Sun June - Bad Dream Jaguar
Couldn't load pickup availability
Sun June’s music often feels like a shared memory – the details so close to the edge of a song that you can touch them. And as an Austin-based project, their music has also always felt strangely and specifically Texan – unhurried, long drives across an impossible expanse of openness, refractions shimmering off the pavement in the heat.
There’s a constant push-and-pull in Sun June’s songwriting. Vocalist and band leader Colwell and guitarist Stephen Salisbury have shared songwriting duties since the band’s inception, but Bad Dream Jaguar is the first time they collaborated from afar. Salisbury left Texas for North Carolina in 2020, shifting the way the band recorded, and beginning a long-distance relationship between him and Colwell. It gave more room to Sun June’s other members – lead guitarist Michael Bain (whose lithe guitar parts Colwell credits as imparting that “dust ol’ Texas sound”), bassist Justin Harris, and drummer Sarah Schultz – to explore other projects. And for Colwell, it made it easier to explore songwriting as an individual, living and writing songs alone.

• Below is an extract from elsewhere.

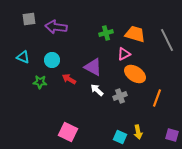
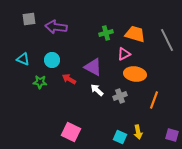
cyan triangle: moved 2 px down
orange ellipse: rotated 25 degrees counterclockwise
orange line: moved 3 px left, 2 px down
pink square: moved 3 px right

It also meant there was a newfound privacy to these songs, as Colwell and Salisbury wrote songs for and about one another some 1300 miles apart. The distance strained their relationship, and they poured those struggles into songs. When Salisbury sent the first iteration of “Washington Square” to Colwell, it felt like a gut punch – a, “Damn, he’s really going through it” moment. It felt heavier to be collaborating and songwriting in this way, not inhabiting the same room but instead the same lonely sadness. But it also allowed for a new type of intimacy. And it was a comfort in some ways, to be allowed into someone else’s psyche and pain. To be truly seen, even from afar.
Colwell left Texas in 2022 for North Carolina. The record was recorded in spurts, the first Sun June LP that wasn’t just born out of five musicians in a room. It took five or six sessions across a number of studios, with the bulk of it coming together at producer Duszynski’s Dandy Sounds. They also invited in more collaborators to flesh out their cinematic, spacious sound. Here, the existing line-up of Colwell, Salisbury, Bain, Harris, and Schultz, alongside guitars/vocals from new touring member Santiago Dietche, is built out with woodwinds from Alexis Marsh, Justin Morris’ pedal steel, and Duszynski’s guitars and synths. It required trust in new collaborators, and in each other, in a new process.
The bulk of the record was written after the release of 2021’s Somewhere. Bad Dream Jaguar is the most disparate yet, a collage of soundscapes, of fever dreams. It toes the line between country and pop, like putting on a cowboy hat and sitting in your bedroom alone, or getting all dressed up in glitter and just staying home.
Colwell has an ear for restraint, for editing it down and embracing emptiness; Sun June’s records have always been deceptively airy sounding in the face of melancholia, belying its densely textured foundation in a sense of ease. The layers on Bad Dream Jaguar don’t tangle they float, sheaths of divergent and luminescent sonics hanging together as the sun goes down, darkness seeping in.
Bad Dream Jaguar exists in the chasm between giving up and going all-in. And a flicker of quiet confidence powering through, a small hopeful glow at its core.